The possible role of tightly bound adenine nucleotides in oxidative and photosynthetic phosphorylation

Abstract

The tightly bound nucleotides of the beef-heart mitochondrial ATPase are released during cold inactivation followed by ammonium sulfate precipitation. During incubation at 0°C the sedimentation coefficient (s_{20 W}) of the ATPase first declines from 12.1 S to 9 S. Prolonged incubation or precipitation with ammonium sulfate leads to dissociation of the 9 S component into subunits with s_{20 W} of 3.5 S. The 9 S component still bears bound nucleotides which exchange more extensively and rapidly with added nucleotides than those bound to the active 12.1 S component. The bound nucleotides are lost when the 9 S form dissociates into the smaller subunits. Thus, firm binding of nucleotides is a property of the quarternary structure of the enzyme.

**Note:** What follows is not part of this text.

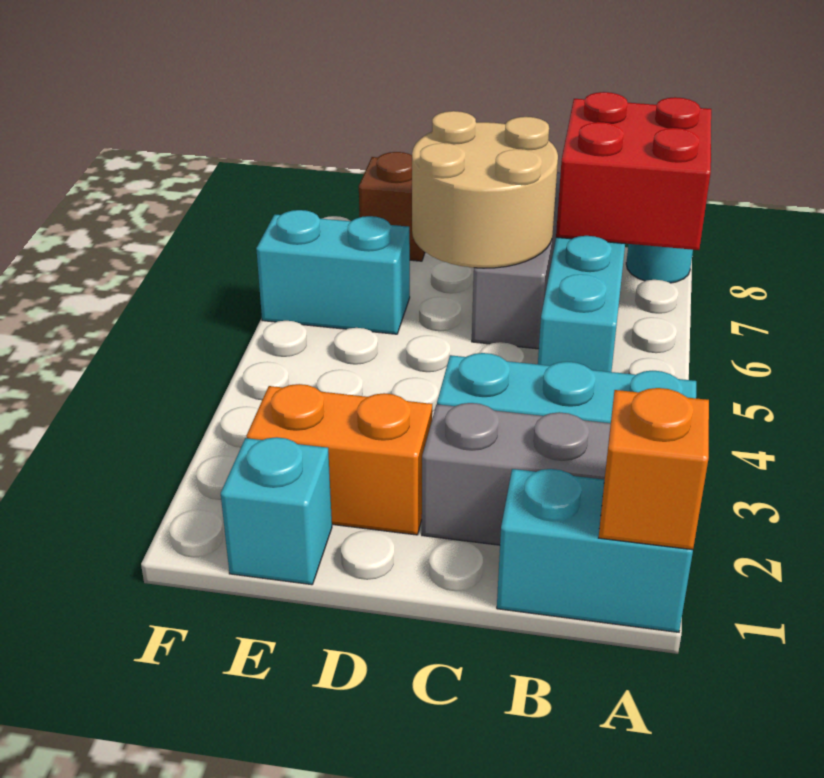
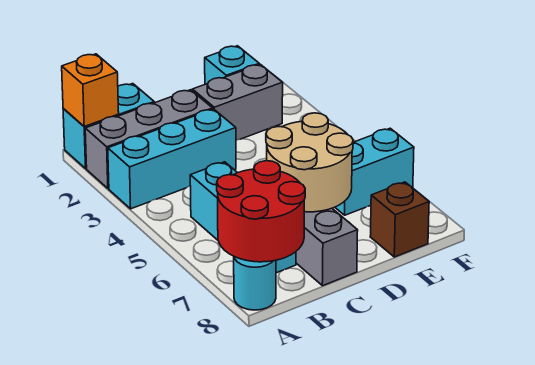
red brick A7:B8 level 2 -> red round brick A7:B8 level 2
orange brick D2:E2 level 1 -> grey brick D2:E2 level 1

The exchangeability of the nucleotides bound to the ATPase of chloroplast membranes is greatly increased in membranes illuminated in the presence of pyocyanine. P_i can exchange into both the β and γ positions of the bound nucleotides when the membranes are energized in the presence of Mg²⁺. The exchange of the nucleotides and the incorporation of P_i are insensitive to the inhibitor Dio-9 but are inhibited by the uncoupler S₁₃. 1 Abbreviation: S₁₃, 5-chloro-3-t-butyl-2′-chloro-4′nitrosalicylanilide. This inhibition by S₁₃ parallels that of the inhibition of photosynthetic phosphorylation. These findings are discussed with regard to our hypothesis that electron transfer causes release of preformed tightly bound ATP from the ATPase by inducing a conformational change.